23 janeiro 2013

Objetividade e subjetividade, análise e síntese, absolutismo e relativismo


A despeito de ser extremamente denso e exigir a compreensão preliminar de toda a filosofia da história, da ciência e da religião de Comte, o trecho abaixo é notável e esclarecedor, com sua avaliação das relações entre as sínteses absoluta e relativa – a primeira característica da teologia e da metafísica, a segunda, do Positivismo –, assim como das relações entre a subjetividade relativa (de caráter sintético) e a objetividade científica (de caráter analítico).
Augusto Comte indica que a teologia e a metafísica, ambas absolutas e buscando as causas, tiveram sua importância histórica, mas suas sínteses eram subjetivas, embora afirmassem-se objetivas. A passagem para a síntese relativa implica o abandono da pesquisa das causas e a busca das leis naturais; ao mesmo tempo, deve-se abandonar qualquer esperança de síntese objetiva, assumindo-se que a síntese é necessariamente subjetiva.

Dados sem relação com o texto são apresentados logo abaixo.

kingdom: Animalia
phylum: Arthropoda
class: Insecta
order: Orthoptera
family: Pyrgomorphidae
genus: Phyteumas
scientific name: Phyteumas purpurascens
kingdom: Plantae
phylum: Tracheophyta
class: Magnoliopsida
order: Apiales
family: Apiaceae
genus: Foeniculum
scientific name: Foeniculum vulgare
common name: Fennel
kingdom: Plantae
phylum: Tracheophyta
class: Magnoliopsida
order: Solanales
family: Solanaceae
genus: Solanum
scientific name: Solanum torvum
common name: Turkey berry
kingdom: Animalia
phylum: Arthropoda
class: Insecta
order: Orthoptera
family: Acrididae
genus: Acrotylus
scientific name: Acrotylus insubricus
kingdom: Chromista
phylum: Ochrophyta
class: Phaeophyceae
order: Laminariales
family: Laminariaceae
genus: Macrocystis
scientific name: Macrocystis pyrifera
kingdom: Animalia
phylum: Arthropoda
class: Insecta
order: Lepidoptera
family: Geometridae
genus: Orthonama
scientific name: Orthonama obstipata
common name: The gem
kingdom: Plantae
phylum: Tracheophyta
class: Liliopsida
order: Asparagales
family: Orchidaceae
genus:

Com isso, a relação entre subjetividade e objetividade – e, daí, entre síntese e análise – muda. O desenvolvimento da objetividade científica foi necessário para mostrar o quanto a busca do absoluto é infrutífera; mas essa própria objetividade – que é sempre analítica – deve ser sempre subordinada à subjetividade relativa, de caráter sintético: essa subordinação consiste no fornecimento dos materiais intelectuais a serem coordenados pela síntese relativa.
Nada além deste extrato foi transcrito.